Riporta senza modifiche il passo del testo sulle sigarette elettroniche che va da "Le ricerche di" fino a "mercato molto attivo." compreso.

TESTO ESTRATTO:
▼
Mercato delle sigarette elettroniche

Le ricerche di settore e le statistiche hanno evidenziato delle cifre da capogiro nel mercato delle sigarette elettroniche; si stima, infatti, che quasi il 3% della popolazione italiana ne faccia uso. I numeri dell’Italia sono quelli maggiori d’Europa, classificandosi come un mercato molto attivo.

Nuove norme in Lombardia

La Regione Lombardia, che risulta essere, fin dall’inizio dell’emergenza, la regione più colpita di Italia, ha adottato nuove norme rispetto alla rivendita di questi prodotti, con un’ordinanza del 4 aprile 2020, prorogando misure ancora più restrittive che risultano attive ad oggi e fino al 4 maggio 2020.

Anche nella regione Lombardia, l’attività di rivendita di tabacchi e prodotti da svapo può continuare, con alcune limitazioni logistiche, ossia è vietato il commercio di questi prodotti tramite i distributori automatici; legge che è stata annullata il 6 marzo, stabilendo che è concessa la vendita tramite “distributori automatici presenti all’interno degli uffici, delle attività e dei servizi che, in base ai provvedimenti statali, possono continuare a restare in funzione, nel rispetto del distanziamento sociale; sono altresì esclusi dal predetto divieto i distributori automatici, ovunque collocati, dei generi di monopolio e dei prodotti farmaceutici e parafarmaceutici”.
▲
(Voci di dati archiviate)
▼
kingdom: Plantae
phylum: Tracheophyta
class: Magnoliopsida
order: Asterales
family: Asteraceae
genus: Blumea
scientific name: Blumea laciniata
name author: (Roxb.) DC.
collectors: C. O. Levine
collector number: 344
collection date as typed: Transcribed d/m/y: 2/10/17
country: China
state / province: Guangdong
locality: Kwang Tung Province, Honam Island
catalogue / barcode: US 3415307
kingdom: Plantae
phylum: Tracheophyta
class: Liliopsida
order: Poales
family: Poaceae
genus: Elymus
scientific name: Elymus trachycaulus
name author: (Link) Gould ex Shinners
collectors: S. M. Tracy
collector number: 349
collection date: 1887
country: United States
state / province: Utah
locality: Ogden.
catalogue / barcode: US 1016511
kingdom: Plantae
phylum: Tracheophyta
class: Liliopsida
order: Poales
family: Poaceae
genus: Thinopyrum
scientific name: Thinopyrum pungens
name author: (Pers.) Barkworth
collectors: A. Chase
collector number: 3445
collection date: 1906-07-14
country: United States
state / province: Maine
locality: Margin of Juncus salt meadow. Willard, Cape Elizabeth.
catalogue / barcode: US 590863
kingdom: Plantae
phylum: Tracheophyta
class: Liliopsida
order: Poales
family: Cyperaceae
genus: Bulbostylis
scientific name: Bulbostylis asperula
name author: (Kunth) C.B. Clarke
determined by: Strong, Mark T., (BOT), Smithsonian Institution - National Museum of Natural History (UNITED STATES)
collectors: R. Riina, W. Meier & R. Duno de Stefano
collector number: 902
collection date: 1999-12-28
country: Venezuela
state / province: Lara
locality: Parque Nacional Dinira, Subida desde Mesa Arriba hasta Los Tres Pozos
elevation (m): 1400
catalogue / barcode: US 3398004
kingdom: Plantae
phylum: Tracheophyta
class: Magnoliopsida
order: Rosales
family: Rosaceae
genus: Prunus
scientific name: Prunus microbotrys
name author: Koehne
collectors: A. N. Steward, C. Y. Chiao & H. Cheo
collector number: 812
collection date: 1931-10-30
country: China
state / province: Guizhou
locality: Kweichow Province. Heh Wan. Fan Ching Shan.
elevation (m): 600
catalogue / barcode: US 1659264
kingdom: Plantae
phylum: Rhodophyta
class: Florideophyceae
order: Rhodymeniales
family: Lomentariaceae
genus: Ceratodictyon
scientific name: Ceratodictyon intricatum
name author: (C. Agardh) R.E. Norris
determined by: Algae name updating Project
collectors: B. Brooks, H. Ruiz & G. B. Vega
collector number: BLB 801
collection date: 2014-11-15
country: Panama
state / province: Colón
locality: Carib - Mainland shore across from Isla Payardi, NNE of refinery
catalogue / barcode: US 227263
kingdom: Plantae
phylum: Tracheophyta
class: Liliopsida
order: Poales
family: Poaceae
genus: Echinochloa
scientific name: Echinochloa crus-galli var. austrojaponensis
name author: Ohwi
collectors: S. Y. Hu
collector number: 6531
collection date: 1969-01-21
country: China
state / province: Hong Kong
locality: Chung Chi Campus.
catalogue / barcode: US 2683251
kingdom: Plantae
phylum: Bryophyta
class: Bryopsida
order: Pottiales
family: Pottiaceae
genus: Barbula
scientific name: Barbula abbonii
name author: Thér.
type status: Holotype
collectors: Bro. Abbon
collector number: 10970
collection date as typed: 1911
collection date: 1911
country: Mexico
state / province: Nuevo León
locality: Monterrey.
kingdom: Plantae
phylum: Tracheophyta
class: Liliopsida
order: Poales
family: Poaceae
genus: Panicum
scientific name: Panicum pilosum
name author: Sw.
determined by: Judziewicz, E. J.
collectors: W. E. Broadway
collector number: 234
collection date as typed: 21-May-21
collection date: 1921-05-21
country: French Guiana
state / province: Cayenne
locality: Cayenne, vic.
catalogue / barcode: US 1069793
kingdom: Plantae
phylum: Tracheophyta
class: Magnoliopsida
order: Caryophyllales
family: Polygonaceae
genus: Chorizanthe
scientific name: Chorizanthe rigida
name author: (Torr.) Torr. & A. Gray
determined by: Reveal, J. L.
▲
SOLUZIONE:
Le ricerche di settore e le statistiche hanno evidenziato delle cifre da capogiro nel mercato delle sigarette elettroniche; si stima, infatti, che quasi il 3% della popolazione italiana ne faccia uso. I numeri dell’Italia sono quelli maggiori d’Europa, classificandosi come un mercato molto attivo.